3.6 Disclosure of Personal Information contained in Content:
3.6.1 In general, DMPs should not contain research data and/or sensitive information (such as personally identifiable information, detailed geographic data, or data otherwise subject to disclosure restrictions). In some cases, it may be reasonable or necessary to include information which could be considered sensitive (e.g. the name of a data source, such as a research hospital) in a DMP. Users are responsible for consulting with the appropriate regulators, guidance, policies and laws to ensure that their use of sensitive and/or identifiable information is appropriate and in accordance with relevant laws and regulations. Users should only include potentially sensitive information in DMPs if necessary. Users may consider creating public and private versions of their DMP in cases where a version of the DMP must be made public and sensitive information must be included in the DMP.
3.6.3 The Service Providers will endeavour to honour the disclosure/non-disclosure requests of Users, subject to applicable laws including information and privacy law.4.0 Storage of Personal Information
The Service Providers will store Personal Information securely in keeping with accepted records management processes.
4.1 Server storage of Personal information
4.1.1 Personal Information collected by the Service Providers will be stored on secure servers located in Alberta, Canada.
4.2 Personal Information collected or used will be held securely and confidentially by the Service Providers.
4.3 Personal information collected or used will be held for as long as the User continues to use the Service.
4.4 Personal Information collected will be administered under the records management protocol of the DMP Assistant.

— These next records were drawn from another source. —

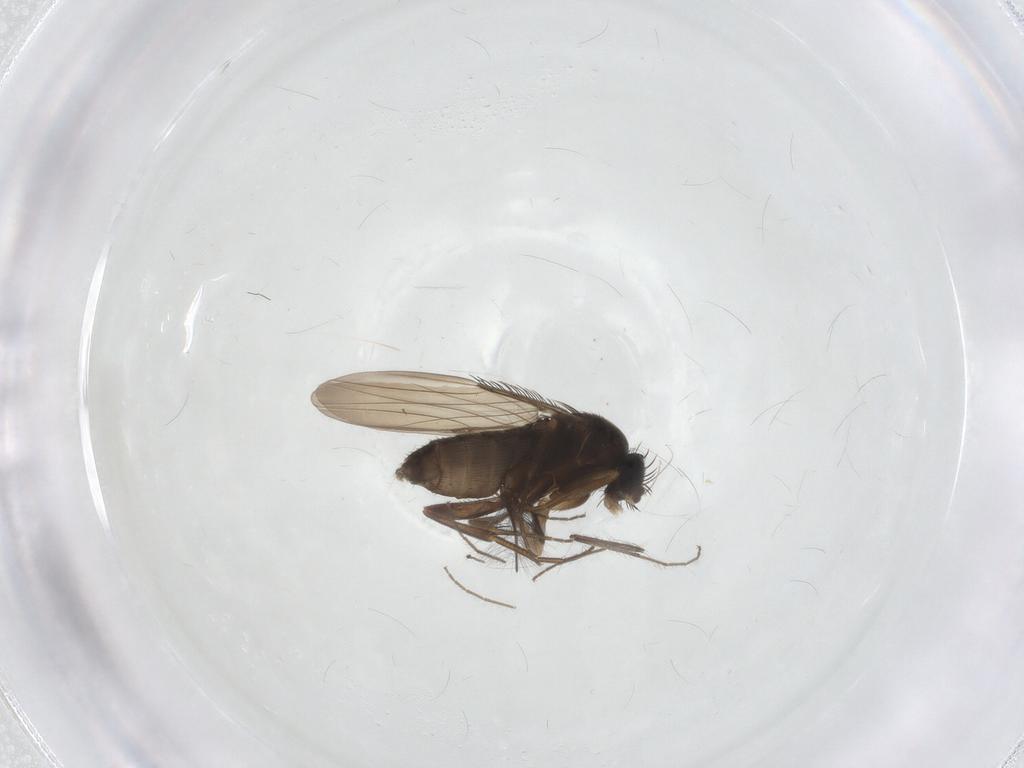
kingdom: Animalia
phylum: Arthropoda
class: Insecta
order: Diptera
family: Phoridae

4.5 If it is discovered that Personal Information was received in error by the Service Providers, it will be securely destroyed after the User has been advised of the error.5.0 Security of Personal Information
The Service Providers will ensure that appropriate security is applied to Personal Information collected, used, stored, or disclosed as part of this Service.
The security of Personal Information will be administered in keeping with the DMP Assistant Information Security Policy.6.0 Privacy Breach Protocol
6.1 The Service Providers will maintain a Privacy Breach Protocol to address the management and mitigation of the breach.
6.2 The Privacy Breach Protocol will be reviewed every two years, or as required.
6.3 In the event of a privacy breach (unauthorized access to, or collection, use, or disclosure of Personal Information) authorized persons at Alliance and the University of Alberta will follow the Privacy Breach Protocol to assess and contain the breach about the relevant details and mitigation of the breach.
6.4 Security breaches are addressed in the DMP Assistant Information Security Policy.
6.6 Where reasonable, and in a timely manner, any persons impacted by a privacy breach will be advised by the Service Providers. Where large numbers of users may be impacted by a privacy breach, notification will be provided on the Site.7.0 Access, Correction, or Removal of Personal Information
7.1 By written request, individuals have the right to request access to Personal Information about themselves that is in the custody of, or under the control of, the Service Providers.
7.2 Individuals may request, in writing, the correction of, or changes to, Personal Information about themselves that is in the custody of, or under the control of, the Service Providers.
7.2.1 Should a requested correction or change not be made to the Personal Information, a copy of the request plus the reason for not granting the request will become part of the administrative record.
7.3 Submitters may request, in writing, to have their Personal Information removed from the system administered by the Service Providers within a period of 30 days.
7.3.1 Should the requested deletion of the Personal Information not be done, a copy of the request plus the reason for not granting the request will become part of the administrative record.
The Service Providers reserve the right to suspend use by any party (User) if that party engages in, or is suspected of engaging in, activities that violate applicable information access and privacy laws.